Born in Oakdale, California, Bert Dingley was one of the pioneering West Coast drivers.
He started racing in 1904 and later in the year joined the Pope Motor Car Company works team. At his first meeting for them at the Los Angeles Agricultural Park he drove a Pope-Toledo in four races taking three firsts and a second.
The following year he raced in the American Elimination Trial for the Vanderbilt Cup Race once again driving a Pope-Toledo. Bert overtook Joe Tracy in the Locomobile on the last lap to take the win by 59 seconds, covering the 113 miles at an average speed of 56.2 mph. This earned him one of the five entires for the 1905 Vanderbilt Cup Race.
In the race he was running well on the first lap when he suffered mechanical problems. A lengthy stop for repairs ensued and one completed he rejoined but was still well behind in 12th place when the race ended.

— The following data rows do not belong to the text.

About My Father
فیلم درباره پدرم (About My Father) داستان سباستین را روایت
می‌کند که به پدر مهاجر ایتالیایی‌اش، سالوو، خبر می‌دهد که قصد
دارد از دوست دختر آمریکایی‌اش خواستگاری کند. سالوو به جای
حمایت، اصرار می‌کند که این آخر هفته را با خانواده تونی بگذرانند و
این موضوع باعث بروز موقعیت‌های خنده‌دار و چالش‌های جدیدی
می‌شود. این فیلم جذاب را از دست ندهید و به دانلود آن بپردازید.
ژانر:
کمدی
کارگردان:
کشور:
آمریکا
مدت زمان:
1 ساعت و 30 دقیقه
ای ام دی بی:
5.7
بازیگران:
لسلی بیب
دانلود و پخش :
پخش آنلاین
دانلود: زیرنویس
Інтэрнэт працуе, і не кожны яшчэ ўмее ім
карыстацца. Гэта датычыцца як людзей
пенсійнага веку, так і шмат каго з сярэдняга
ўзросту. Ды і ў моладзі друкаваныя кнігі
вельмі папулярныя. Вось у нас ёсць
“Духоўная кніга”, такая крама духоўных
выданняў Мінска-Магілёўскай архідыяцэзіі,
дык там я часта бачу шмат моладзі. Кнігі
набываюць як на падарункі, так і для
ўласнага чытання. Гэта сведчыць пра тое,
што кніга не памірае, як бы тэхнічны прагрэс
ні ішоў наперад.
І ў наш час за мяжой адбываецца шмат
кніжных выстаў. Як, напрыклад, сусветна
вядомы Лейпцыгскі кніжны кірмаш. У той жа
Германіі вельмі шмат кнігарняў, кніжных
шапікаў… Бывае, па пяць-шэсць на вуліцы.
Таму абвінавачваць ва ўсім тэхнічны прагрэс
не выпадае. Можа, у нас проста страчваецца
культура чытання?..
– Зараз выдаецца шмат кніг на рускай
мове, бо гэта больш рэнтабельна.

For the 1906 American Elimination Trial, Dingley was asked by his friend Herb Lytle to be his riding mechanic and together they took their Pope-Toledo to a fourth place finish. Sadly though they were disqualified for receiving outside assistance to start the car on lap 8.
In 1909 he raced a Chalmers-Detroit in AAA taking wins at Portland and Santa Monica. In the seven races he also took 2 seconds and a third. This was enough for him to be declared the first American Championship Car Racing Champion. However when the 1902 to 1908 championship results were reviewed on the basis of better information in 1951 Dingley was stripped of the championship which was then awarded to George Robertson.
In October that year he caused a bit of a stir at the Fairmont Park Motor races when his wife joined his as his riding mechanic for four laps during practice. It was not the first time she had ridden with her husband and had actually raced with him at Portland. She actually had to do some work as Bert got a puncture. While she removed the tyre Bert got the new one ready and put it on.
Returning to drive for Pope again in 1910, he entered the Vanderbilt Cup Races in 1910 driving a Pope-Hartford. The race now featured pits with two crew members who could help the driver and riding mechanic though their activities were limited to changing tyres and refueling and topping up oil and water. They could also help with the cranking of the car to restart it. He started in 20th and was running well and up to 5th place on lap 8 but at the finish he had dropped to tenth, having completed the 22 laps at an average speed of 59.90 mph.
1911 he continued with the Pope-Hartford in AAA taking a win in San Francisco as well as a second in San Francisco, Bakersfield and Santa Monica.
He didn't race much in 1912. He did enter the Indy 500 driving a Simplex he started 10th but retired on lap 116 with a broken con-rod.
He started 1914 racing a Pope-Hartford in the William K. Vanderbilt Cup at Santa Monica but retired in practice. At this time Bert was in charge of the sales department of the Los Angeles Pope-Hartord dealership so when Frank Young, a wealthy young man who as acted as a riding mechanic for Bert in 1913 acquired the 14 litre S74 Fiat with an unrepairable engine, it was logical to install a Pope Hartford OHV replacement into the chassis. After rejecting every sugestion for a name for the resulting machine in desperation someone uttered "Oh no" and that was it...the Ono was christened.
They took it to the newly opened Pacific Coast Speedway, seven miles south of Tacoma, after a promissing 4th in the first race, the 200 mile Golden Potlach Trophy Race, he was then seriously injured the following day in the second, the 250 mile Montamarathon Trophy Race, and spent months recovering in the hospital.
Bert Dingley died at the age of 84 on April 7, 1966 in Indianapolis, Indiana.